Data for this task below:

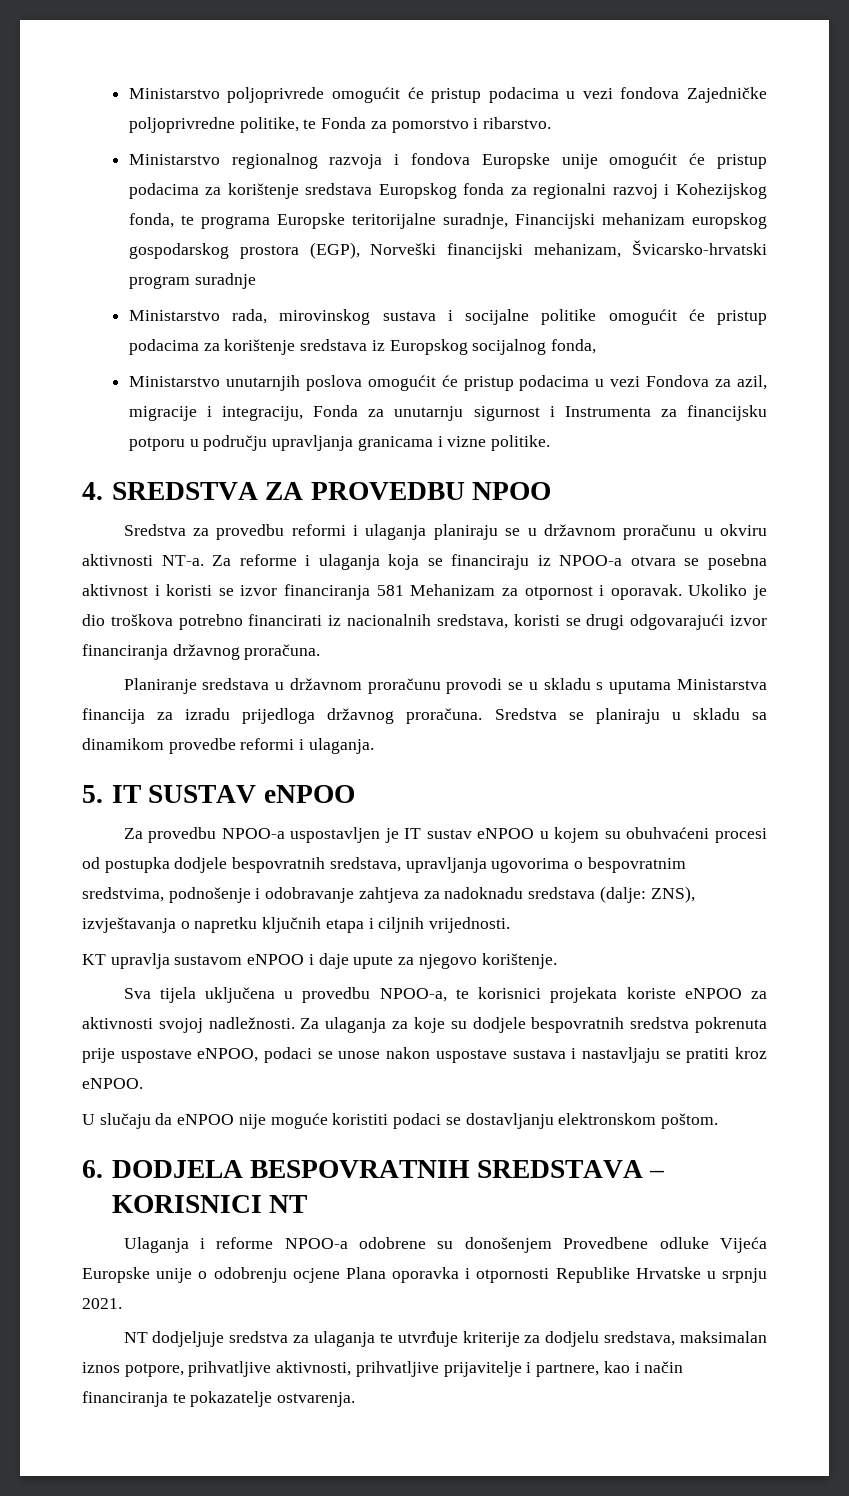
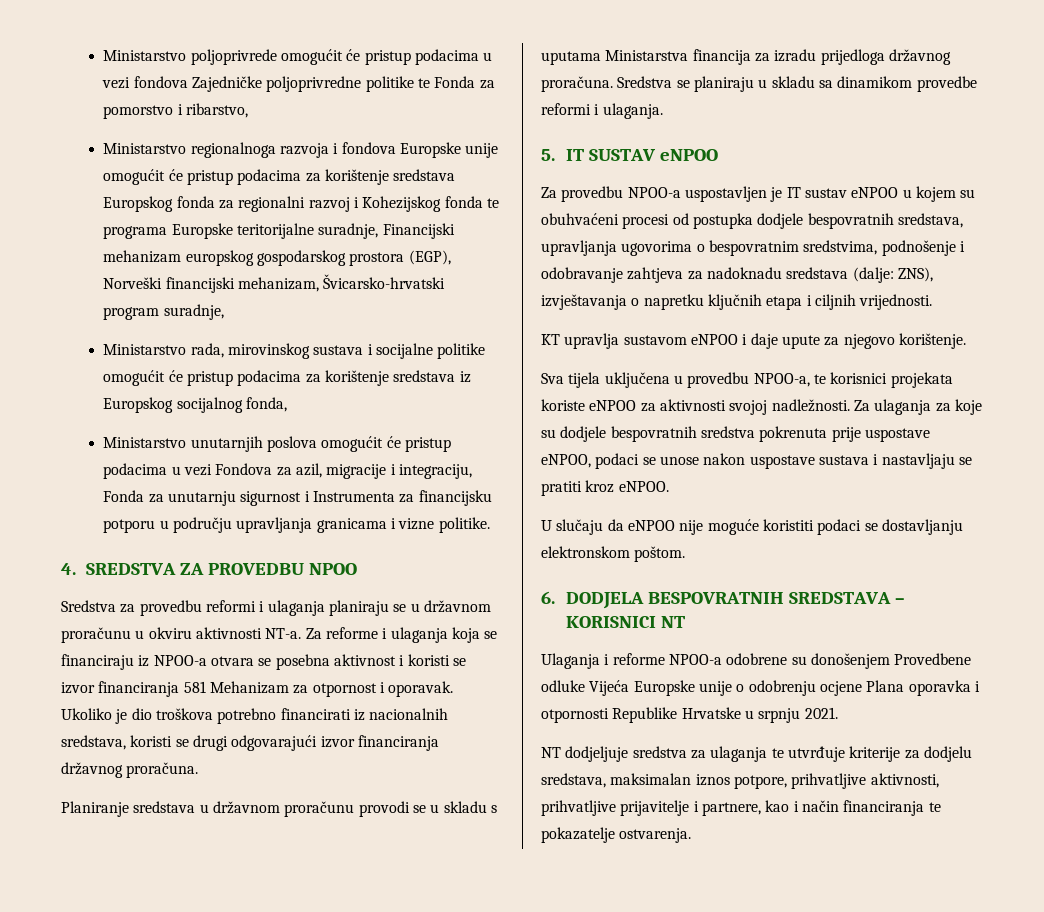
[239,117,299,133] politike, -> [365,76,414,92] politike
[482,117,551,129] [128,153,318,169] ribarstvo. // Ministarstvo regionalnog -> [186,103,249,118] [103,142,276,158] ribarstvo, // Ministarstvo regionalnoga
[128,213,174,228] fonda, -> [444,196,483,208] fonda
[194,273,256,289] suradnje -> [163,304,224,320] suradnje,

End of Data for this task.
Data for this task below:

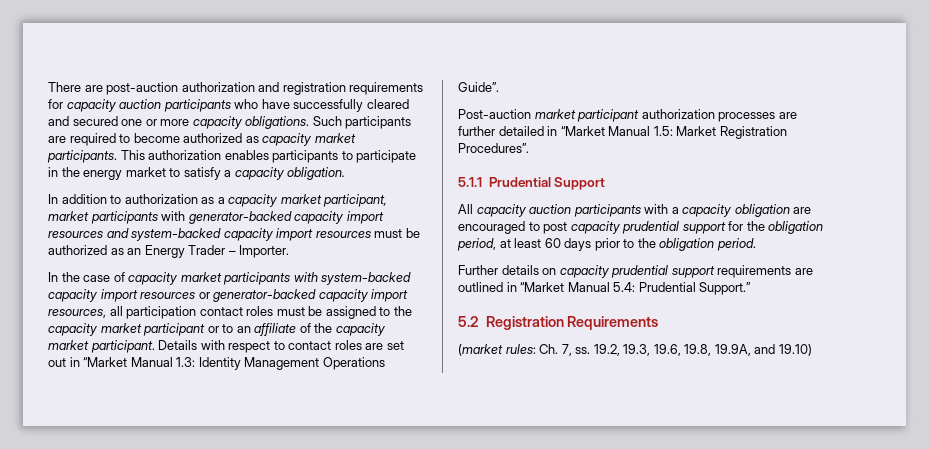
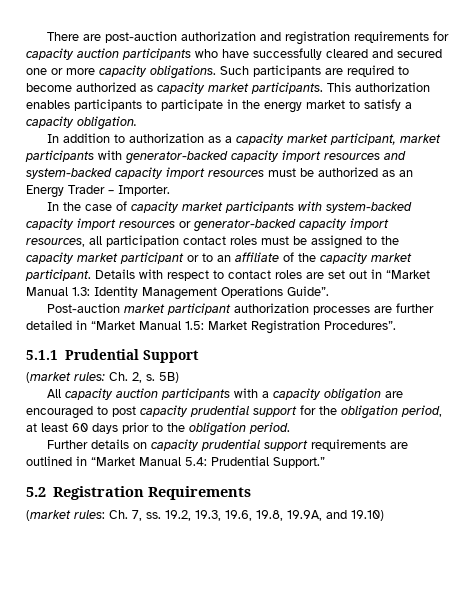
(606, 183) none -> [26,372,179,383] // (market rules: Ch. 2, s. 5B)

End of Data for this task.

• Problem
Your answer should consist only of the lines above between the line holding "[239,117,299,133] politike, ->" and the line holding "[194,273,256,289] suradnje ->", inclusive, each transcribed exactly.

• Response area
[239,117,299,133] politike, -> [365,76,414,92] politike
[482,117,551,129] [128,153,318,169] ribarstvo. // Ministarstvo regionalnog -> [186,103,249,118] [103,142,276,158] ribarstvo, // Ministarstvo regionalnoga
[128,213,174,228] fonda, -> [444,196,483,208] fonda
[194,273,256,289] suradnje -> [163,304,224,320] suradnje,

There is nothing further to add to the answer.